▶ **Aufgabenstellung**
Aus welchem Grund werden laut dem Seitenauszug die Namen der Views in Eclipse gecached?

▶ **Seitenauszug**
Nun, dann denke ich, du musst wohl eine eigene Launcher Application schreiben, die die Plattform entsprechend Parametrisert. Die Eclipse Locale zur Laufzeit zu ändern, ist meines Wissens nicht möglich.

Anmerkung:
Was haben die Leute nur immer mit diesem Ändern der Sprache zur Laufzeit? Unnötig wie sonst was und lächerlich viel Aufwand  :?


----------



## Gast2 (31. Jul 2008)

ja sag mir eine andere möglichkeit???? ich weiß doch von herein nicht was der benutzer für sprachen kann wenn er die anwendung startet...


----------



## Gast2 (31. Jul 2008)

also hab grad mal die ganzen klassen zurück verfolgt und osgi.nl wie du sagtest ist es und wenn man die ändert interessiert es ihn nicht wirklich...

um des ganze zu umgehen kann ich doch z.B. in meinem views setPartName(name)...
im createPartControl gleich setzen wie ich will... des würde fast klappen... wenn ich die anwendung öffne komtm er alte name erst wenn ich einmal klicke kommt der neue...kann ich ihm irgendwie gleich sagen dass er den neuen nehmen soll????


----------



## Wildcard (31. Jul 2008)

SirWayne hat gesagt.:
			
		

> ja sag mir eine andere möglichkeit???? ich weiß doch von herein nicht was der benutzer für sprachen kann wenn er die anwendung startet...


Du bist also der Meinung, der Anwender spricht die Sprache, die er selbst auf seinem System eingestellt hat nicht?
Das glaub' ich nicht, Tim.



> um des ganze zu umgehen kann ich doch z.B. in meinem views setPartName(name)...
> im createPartControl gleich setzen wie ich will... des würde fast klappen... wenn ich die anwendung öffne komtm er alte name erst wenn ich einmal klicke kommt der neue...kann ich ihm irgendwie gleich sagen dass er den neuen nehmen soll????


Es gibt keinen Grund für Eclipse eine View zu initialisieren, nur weil es einen (inaktiven) Tab für sie gibt. Daher werden die Namen gecached um so wenig Code wie möglich auszuführen.


----------



## Gast2 (31. Jul 2008)

(Daten zur Szenenrekonstruktion aus mehreren Ansichten)
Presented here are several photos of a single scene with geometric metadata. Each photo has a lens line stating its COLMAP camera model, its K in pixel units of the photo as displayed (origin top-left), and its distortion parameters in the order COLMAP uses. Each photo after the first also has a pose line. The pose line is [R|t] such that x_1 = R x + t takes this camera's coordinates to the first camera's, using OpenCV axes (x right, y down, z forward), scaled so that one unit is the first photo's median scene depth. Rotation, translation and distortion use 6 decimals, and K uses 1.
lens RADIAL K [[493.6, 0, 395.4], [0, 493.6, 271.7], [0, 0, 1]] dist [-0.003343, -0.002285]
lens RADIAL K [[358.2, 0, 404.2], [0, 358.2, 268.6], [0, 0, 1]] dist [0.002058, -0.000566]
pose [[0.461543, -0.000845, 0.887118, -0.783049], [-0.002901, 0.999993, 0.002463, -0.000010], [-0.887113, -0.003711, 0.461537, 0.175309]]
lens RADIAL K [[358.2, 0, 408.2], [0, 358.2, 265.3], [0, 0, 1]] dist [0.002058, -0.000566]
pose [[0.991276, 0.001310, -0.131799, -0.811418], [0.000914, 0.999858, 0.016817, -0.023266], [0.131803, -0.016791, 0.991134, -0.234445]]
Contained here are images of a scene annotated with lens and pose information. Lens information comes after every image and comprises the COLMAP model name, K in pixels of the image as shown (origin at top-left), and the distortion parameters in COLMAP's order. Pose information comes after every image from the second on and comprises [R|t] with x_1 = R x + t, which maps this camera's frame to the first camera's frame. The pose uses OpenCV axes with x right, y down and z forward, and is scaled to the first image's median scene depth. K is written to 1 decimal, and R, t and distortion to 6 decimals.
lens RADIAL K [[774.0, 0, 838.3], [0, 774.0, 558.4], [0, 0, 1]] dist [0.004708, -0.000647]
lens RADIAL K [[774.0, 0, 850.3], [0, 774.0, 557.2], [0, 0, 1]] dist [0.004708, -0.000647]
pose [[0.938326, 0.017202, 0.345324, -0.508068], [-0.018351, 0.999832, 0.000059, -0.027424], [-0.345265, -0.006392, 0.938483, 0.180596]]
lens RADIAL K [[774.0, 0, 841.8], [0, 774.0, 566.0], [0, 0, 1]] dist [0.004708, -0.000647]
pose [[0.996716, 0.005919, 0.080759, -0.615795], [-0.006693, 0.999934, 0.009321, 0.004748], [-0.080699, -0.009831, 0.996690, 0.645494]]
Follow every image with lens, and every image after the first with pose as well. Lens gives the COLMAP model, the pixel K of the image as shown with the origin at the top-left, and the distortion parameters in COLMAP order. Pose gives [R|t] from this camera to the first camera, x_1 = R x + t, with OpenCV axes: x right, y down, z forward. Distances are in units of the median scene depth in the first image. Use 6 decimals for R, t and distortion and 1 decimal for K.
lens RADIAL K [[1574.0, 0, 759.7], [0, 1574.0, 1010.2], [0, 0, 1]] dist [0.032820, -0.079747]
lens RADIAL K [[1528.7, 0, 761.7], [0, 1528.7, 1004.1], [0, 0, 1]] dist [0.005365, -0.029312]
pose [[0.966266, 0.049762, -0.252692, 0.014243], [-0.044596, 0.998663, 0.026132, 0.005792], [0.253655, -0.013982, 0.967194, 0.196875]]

▶ **Musterlösung**
Damit so wenig Code wie möglich ausgeführt wird.